15 August 2024–Data recorded by seismic instrumentation in buildings where ground motion is weak to moderate can help engineers better understand structural responses to earthquakes, according to a new paper published in the Bulletin of the Seismological Society of America.
Philippe Guéguen and Ariana Astorga at Université Grenoble Alpes – ISTerre analyzed data recorded over 18 years from a seismic network installed in the 13-story reinforced concrete Grenoble City Hall Building in France, along with data recorded from 28 low-and high-rise reinforced concrete and steel buildings in Japan.
Their study concluded that there was complementarity in the structural response model between data collected on the French building subject to small to moderate earthquakes ranging from magnitude <2 to magnitude 4 or 5, and data from the Japanese buildings subject to moderate to large earthquakes ranging from magnitude 4 to magnitude >7.
Guéguen and Astorga analyzed accelerometer data collected in the buildings, to calculate ground velocity and displacement, and its relationship to total structural drift ratio, or the maximum relative displacement between the top and bottom of the building divided by the distance between the top and bottom accelerometers in a building.

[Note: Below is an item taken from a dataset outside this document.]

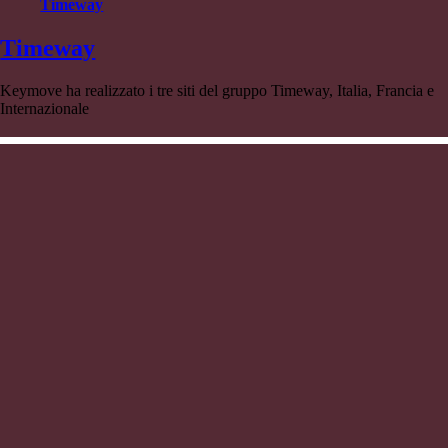
Timeway
Timeway
Keymove ha realizzato i tre siti del gruppo Timeway, Italia, Francia e
Internazionale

They estimated and defined uncertainties of structural response prediction in terms of “within-building” and “between-building” components.
“In classical models, arbitrary uncertainty is generally considered, defined by the model itself,” Guéguen explained. “Exploring uncertainties between buildings of the same type or within the same building but for equivalent ground motions allows us to explore and quantify these uncertainties to better assess the risk.”
Comparing data between the French and Japanese cases shed light on nonlinear processes that are activated in buildings during a continuum of low to strong motion, the researchers noted.
“Using a large number of weak, moderate, and strong earthquake data in buildings allows us to explore linear behaviors, which reveal processes that are not well-studied but essential for characterizing the seismic response of buildings, as well as nonlinear behaviors, which particularly account for structural damage and safety,” said Guéguen.
“Using a range of weak to strong motions provides continuity of information to accurately depict structural behaviors and damage processes,” he added.
Shifts in fundamental frequency—the natural sway of a building—can be triggered at low values of total structural drift and equivalent strain rate, Guéguen and Astorga found.
A range of strain rate thresholds, representing building conditions from undamaged to severely damaged, could activate nonlinear responses, they also concluded.
The researchers were surprised to find that even weak or moderate ground motion triggered nonlinear building response in the study, “even if nonlinear elasticity was already reported in previous studies. With weak motions, we observe nonlinear behaviors triggered by low strain values. This elastic nonlinearity is a process highly dependent on the structural condition,” said Guéguen.
He noted that more buildings located in regions with low to moderate seismicity should be outfitted with instrumentation to help develop more realistic models for predicting the seismic response of structures.
“Earthquake engineers should integrate more results from data and observations into their models,” Guéguen said. “If we compare the advances made through observational data in ground motion prediction, we can imagine that the only way for earthquake engineering to progress is by using data.”